March 11, 1980
Mr. Thomas Graslie
Harding County State's Attorney
Box 427
Buffalo, South Dakota 57720
Official Opinion No. 80-18
Proper Distribution of Energy Mineral Severance Tax
Dear Mr. Graslie:
You have requested an opinion from this office based upon the following factual situation:
FACTS:
The Department of Revenue of the State of South Dakota is charged with the responsibility of collecting the tax proceeds for the energy mineral severance tax pursuant to Chapter 10-39A of South Dakota Codified Laws. Acting under SDCL 10-39A-8 the Secretary of Revenue has determined that fourth quarter tax proceeds collected for 1979 are to be distributed one-half to the County in which the energy minerals or mineral products were severed, in this case, Harding County, and one-half shall be paid into the State Treasury and credited to the State Energy Development Impact Fund. There are two sections to SDCL 10‑39A‑8 and the first section provides that the statute shall be effective through December 31, 1979 and that the tax proceeds are to be distributed two-thirds to the County and one-third to be paid into the State Treasury. It is the contention of the Secretary of the Department of Revenue that since the taxes for the fourth quarter of 1979 were received in his office after January 1, 1980 the distribution is to be made one-half to the County and one-half to the State based on the second part of SDCL 10-39A-8 which became effective January 1, 1980.
Based on the above facts you ask the following question:
QUESTION:
Does SDCL 10-39A-8 which is effective through December 31, 1979 apply to energy mineral severance taxes imposed in the fourth quarter of 1979 and received after January 1, 1980?
SDCL 10-39A-8 provides:
(Effective through December 31, 1979). All taxes, interest, and penalties imposed and collected by the secretary under this chapter shall be distributed as follows:
(1) Two-thirds shall be returned to the county in which the energy minerals were extracted or mineral products were severed;
(2) One-third shall be paid into the state treasury and credited to the energy development impact fund.

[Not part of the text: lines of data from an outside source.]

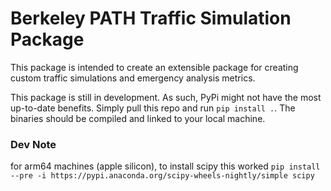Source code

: # Berkeley PATH Traffic Simulation Package

This package is intended to create an extensible package for creating custom traffic simulations and emergency analysis metrics.

This package is still in development. As such, PyPi might not have the most up-to-date benefits. Simply pull this repo and run `pip install .`. The binaries should be compiled and linked to your local machine. 


### Dev Note
for arm64 machines (apple silicon), to install scipy this worked `pip install --pre -i https://pypi.anaconda.org/scipy-wheels-nightly/simple scipy`
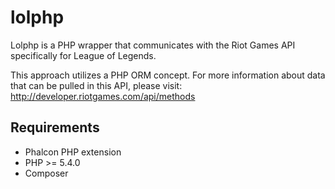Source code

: lolphp
======
Lolphp is a PHP wrapper that communicates with the Riot Games API specifically for League of Legends.

This approach utilizes a PHP ORM concept. For more information about data that can be pulled in this API,
please visit: http://developer.riotgames.com/api/methods

Requirements
------------
* Phalcon PHP extension
* PHP >= 5.4.0
* Composer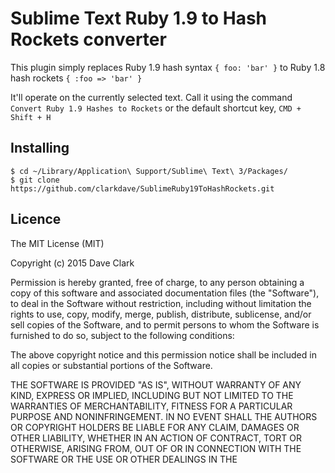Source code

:# Sublime Text Ruby 1.9 to Hash Rockets converter

This plugin simply replaces Ruby 1.9 hash syntax `{ foo: 'bar' }` to Ruby 1.8 hash rockets `{ :foo => 'bar' }`

It'll operate on the currently selected text. Call it using the command `Convert Ruby 1.9 Hashes to Rockets` or the default shortcut key, `CMD + Shift + H`

## Installing

    $ cd ~/Library/Application\ Support/Sublime\ Text\ 3/Packages/
    $ git clone https://github.com/clarkdave/SublimeRuby19ToHashRockets.git

## Licence

The MIT License (MIT)

Copyright (c) 2015 Dave Clark

Permission is hereby granted, free of charge, to any person obtaining a copy
of this software and associated documentation files (the "Software"), to deal
in the Software without restriction, including without limitation the rights
to use, copy, modify, merge, publish, distribute, sublicense, and/or sell
copies of the Software, and to permit persons to whom the Software is
furnished to do so, subject to the following conditions:

The above copyright notice and this permission notice shall be included in all
copies or substantial portions of the Software.

THE SOFTWARE IS PROVIDED "AS IS", WITHOUT WARRANTY OF ANY KIND, EXPRESS OR
IMPLIED, INCLUDING BUT NOT LIMITED TO THE WARRANTIES OF MERCHANTABILITY,
FITNESS FOR A PARTICULAR PURPOSE AND NONINFRINGEMENT. IN NO EVENT SHALL THE
AUTHORS OR COPYRIGHT HOLDERS BE LIABLE FOR ANY CLAIM, DAMAGES OR OTHER
LIABILITY, WHETHER IN AN ACTION OF CONTRACT, TORT OR OTHERWISE, ARISING FROM,
OUT OF OR IN CONNECTION WITH THE SOFTWARE OR THE USE OR OTHER DEALINGS IN THE
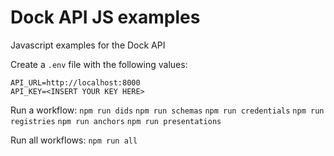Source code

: # Dock API JS examples
Javascript examples for the Dock API

Create a `.env` file with the following values:

    API_URL=http://localhost:8000 
    API_KEY=<INSERT YOUR KEY HERE>


Run a workflow:
    `npm run dids`
    `npm run schemas`
    `npm run credentials`
    `npm run registries`
    `npm run anchors`
    `npm run presentations`

Run all workflows:
    `npm run all`
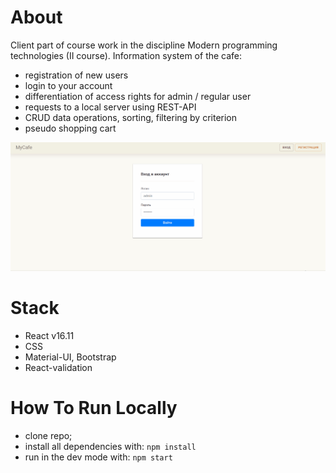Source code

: # About
Client part of course work in the discipline Modern programming technologies (II course).
Information system of the cafe:
* registration of new users
* login to your account
* differentiation of access rights for admin / regular user
* requests to a local server using REST-API
* CRUD data operations, sorting, filtering by criterion
* pseudo shopping cart

![](https://github.com/Ayukio/coursework-cafe-client/blob/master/cafe.gif)

# Stack
* React v16.11
* CSS
* Material-UI, Bootstrap
* React-validation

# How To Run Locally
* clone repo;
* install all dependencies with:
 ` npm install `
* run in the dev mode with:
` npm start `


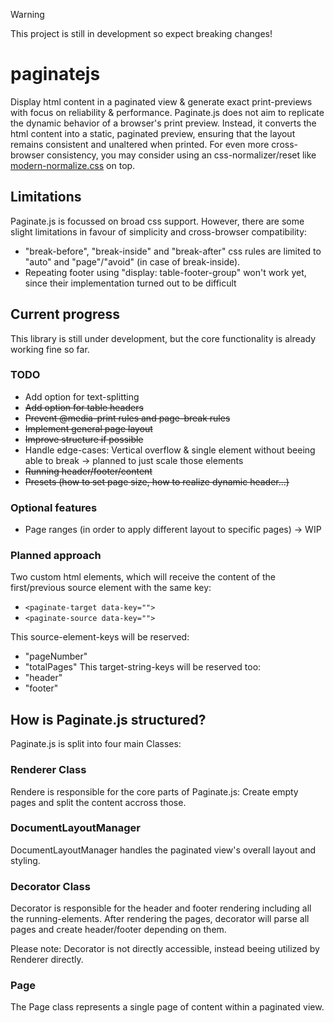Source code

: > [!WARNING]
> This project is still in development so expect breaking changes!

# paginatejs
Display html content in a paginated view & generate exact print-previews with focus on reliability & performance. Paginate.js does not aim to replicate the dynamic behavior of a browser's print preview. Instead, it converts the html content into a static, paginated preview, ensuring that the layout remains consistent and unaltered when printed. For even more cross-browser consistency, you may consider using an css-normalizer/reset like [modern-normalize.css](https://github.com/sindresorhus/modern-normalize) on top.

## Limitations
Paginate.js is focussed on broad css support. However, there are some slight limitations in favour of simplicity and cross-browser compatibility:
- "break-before", "break-inside" and "break-after" css rules are limited to "auto" and "page"/"avoid" (in case of break-inside).
- Repeating footer using "display: table-footer-group" won't work yet, since their implementation turned out to be difficult

## Current progress
This library is still under development, but the core functionality is already working fine so far.

### TODO
- Add option for text-splitting
- ~~Add option for table headers~~
- ~~Prevent @media-print rules and page-break rules~~
- ~~Implement general page layout~~
- ~~Improve structure if possible~~
- Handle edge-cases: Vertical overflow & single element without beeing able to break -> planned to just scale those elements
- ~~Running header/footer/content~~
- ~~Presets (how to set page size, how to realize dynamic header...)~~

### Optional features
- Page ranges (in order to apply different layout to specific pages) -> WIP

### Planned approach
Two custom html elements, which will receive the content of the first/previous source element with the same key:

- `<paginate-target data-key=""> `
- `<paginate-source data-key="">`

This source-element-keys will be reserved: 
- "pageNumber"
- "totalPages"
This target-string-keys will be reserved too:
- "header"
- "footer"

## How is Paginate.js structured?

Paginate.js is split into four main Classes:

### Renderer Class

Rendere is responsible for the core parts of Paginate.js: Create empty pages and split the content accross those.

### DocumentLayoutManager

DocumentLayoutManager handles the paginated view's overall layout and styling.

### Decorator Class

Decorator is responsible for the header and footer rendering including all the running-elements. After rendering the pages, decorator will parse all pages and create header/footer depending on them.

Please note: Decorator is not directly accessible, instead beeing utilized by Renderer directly.

### Page

The Page class represents a single page of content within a paginated view.
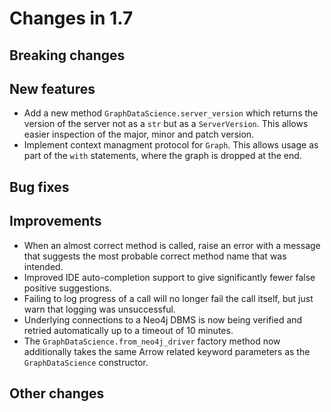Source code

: # Changes in 1.7


## Breaking changes


## New features

* Add a new method `GraphDataScience.server_version` which returns the version of the server not as a `str` but as a `ServerVersion`. This allows easier inspection of the major, minor and patch version.
* Implement context managment protocol for `Graph`. This allows usage as part of the `with` statements, where the graph is dropped at the end.


## Bug fixes


## Improvements

* When an almost correct method is called, raise an error with a message that suggests the most probable correct method name that was intended.
* Improved IDE auto-completion support to give significantly fewer false positive suggestions.
* Failing to log progress of a call will no longer fail the call itself, but just warn that logging was unsuccessful.
* Underlying connections to a Neo4j DBMS is now being verified and retried automatically up to a timeout of 10 minutes.
* The `GraphDataScience.from_neo4j_driver` factory method now additionally takes the same Arrow related keyword parameters as the `GraphDataScience` constructor.


## Other changes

(Effective January 1, 1980). All taxes, interest and penalties imposed and collected by the secretary under this chapter shall be distributed as follows:
(1) One-half shall be returned to the county in which the energy minerals were extracted or mineral products were severed;
(2) One-half shall be paid into the state treasury and credited to the energy development impact fund.

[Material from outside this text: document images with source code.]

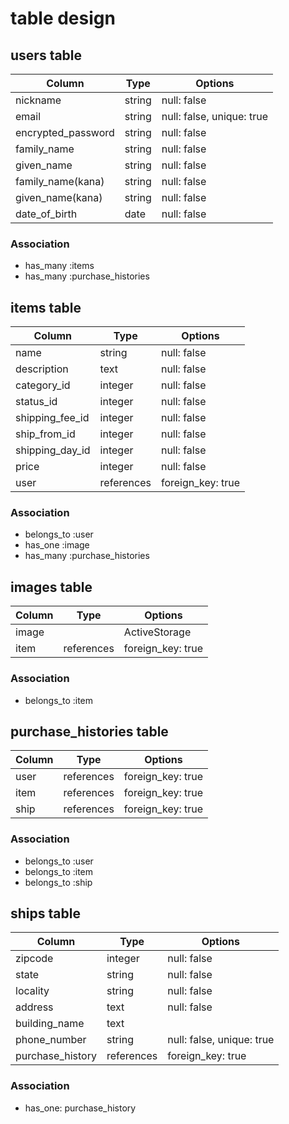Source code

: # table design

## users table

| Column             | Type    | Options                   |
| ------------------ | ------- | ------------------------- |
| nickname           | string  | null: false               |
| email              | string  | null: false, unique: true |
| encrypted_password | string  | null: false               |
| family_name        | string  | null: false               |
| given_name         | string  | null: false               |
| family_name(kana)  | string  | null: false               |
| given_name(kana)   | string  | null: false               |
| date_of_birth      | date    | null: false               |

### Association

- has_many :items
- has_many :purchase_histories


## items table

| Column           | Type        | Options           |
| ---------------- | ----------- | ----------------- |
| name             | string      | null: false       |
| description      | text        | null: false       |
| category_id      | integer     | null: false       |
| status_id        | integer     | null: false       |
| shipping_fee_id  | integer     | null: false       |
| ship_from_id     | integer     | null: false       |
| shipping_day_id  | integer     | null: false       |
| price            | integer     | null: false       |
| user             | references  | foreign_key: true |

### Association

- belongs_to :user
- has_one :image
- has_many :purchase_histories


## images table

| Column    | Type        | Options           |
| --------- | ----------- | ----------------- |
| image     |             | ActiveStorage     |
| item      | references  | foreign_key: true |

### Association

- belongs_to :item


## purchase_histories table

| Column   | Type        | Options           |
| -------- | ----------- | ----------------- |
| user     | references  | foreign_key: true |
| item     | references  | foreign_key: true |
| ship     | references  | foreign_key: true |

### Association

- belongs_to :user
- belongs_to :item
- belongs_to :ship


## ships table

| Column            | Type        | Options                   |
| ----------------- | ----------- | ------------------------- |
| zipcode           | integer     | null: false               |
| state             | string      | null: false               |
| locality          | string      | null: false               |
| address           | text        | null: false               |
| building_name     | text        |                           |
| phone_number      | string      | null: false, unique: true |
| purchase_history  | references  | foreign_key: true         |

### Association

- has_one: purchase_history




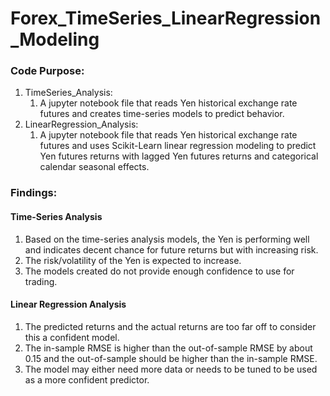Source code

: # Forex_TimeSeries_LinearRegression_Modeling

### Code Purpose:
1. TimeSeries_Analysis:
    1. A jupyter notebook file that reads Yen historical exchange rate futures and creates time-series models to predict behavior.
1. LinearRegression_Analysis:
    1. A jupyter notebook file that reads Yen historical exchange rate futures and uses Scikit-Learn linear regression modeling to predict Yen futures returns with lagged Yen futures returns and categorical calendar seasonal effects.

### Findings:
#### Time-Series Analysis
1. Based on the time-series analysis models, the Yen is performing well and indicates decent chance for future returns but with increasing risk.
1. The risk/volatility of the Yen is expected to increase.
1. The models created do not provide enough confidence to use for trading.

#### Linear Regression Analysis
1. The predicted returns and the actual returns are too far off to consider this a confident model.
1. The in-sample RMSE is higher than the out-of-sample RMSE by about 0.15 and the out-of-sample should be higher than the in-sample RMSE.
1. The model may either need more data or needs to be tuned to be used as a more confident predictor.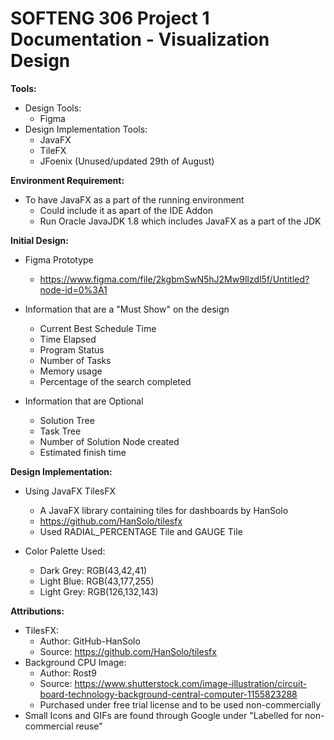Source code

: # SOFTENG 306 Project 1 Documentation - Visualization Design

**Tools:**
- Design Tools:
    - Figma
- Design Implementation Tools:
    - JavaFX
    - TileFX
    - JFoenix (Unused/updated 29th of August)
 
**Environment Requirement:**
- To have JavaFX as a part of the running environment
    - Could include it as apart of the IDE Addon
    - Run Oracle JavaJDK 1.8 which includes JavaFX as a part of the JDK

**Initial Design:**
- Figma Prototype 
    - https://www.figma.com/file/2kgbmSwN5hJ2Mw9lIzdl5f/Untitled?node-id=0%3A1

- Information that are a "Must Show" on the design
    - Current Best Schedule Time
    - Time Elapsed
    - Program Status
    - Number of Tasks
    - Memory usage
    - Percentage of the search completed
    
- Information that are Optional
    - Solution Tree
    - Task Tree
    - Number of Solution Node created
    - Estimated finish time

**Design Implementation:**
- Using JavaFX TilesFX 
    - A JavaFX library containing tiles for dashboards by HanSolo
    - https://github.com/HanSolo/tilesfx
    - Used RADIAL_PERCENTAGE Tile and GAUGE Tile

- Color Palette Used:
    - Dark Grey: RGB(43,42,41)
    - Light Blue: RGB(43,177,255)
    - Light Grey: RGB(126,132,143)

**Attributions:**
- TilesFX: 
    - Author: GitHub-HanSolo
    - Source: https://github.com/HanSolo/tilesfx
- Background CPU Image:
    - Author: Rost9
    - Source: https://www.shutterstock.com/image-illustration/circuit-board-technology-background-central-computer-1155823288
    - Purchased under free trial license and to be used non-commercially
- Small Icons and GIFs are found through Google under "Labelled for non-commercial reuse"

The above statute provides that the taxes, interest and penalties must be imposed and collected.
In my opinion, taxes which have been imposed in the fourth quarter of 1979, but not collected by the Secretary of Revenue during the fourth quarter, would be distributed under the version of the statute effective January 1, 1980. In my opinion that is what the literal language of the statute requires.
In the case of Chernotik v. Holter, 82 N.W.2d 509 the South Dakota Supreme Court stated:
Accordingly, we hold that when the taxpayers paid money to the county treasurer under the circumstances stipulated by the parties, 1956 taxes had been collected in Charles Mix County within the meaning of the act.
Under the facts presented here the taxes were not collected during 1979. This being so, the taxes collected on or after January 1, 1980, would be distributed according to the law in effect on that date.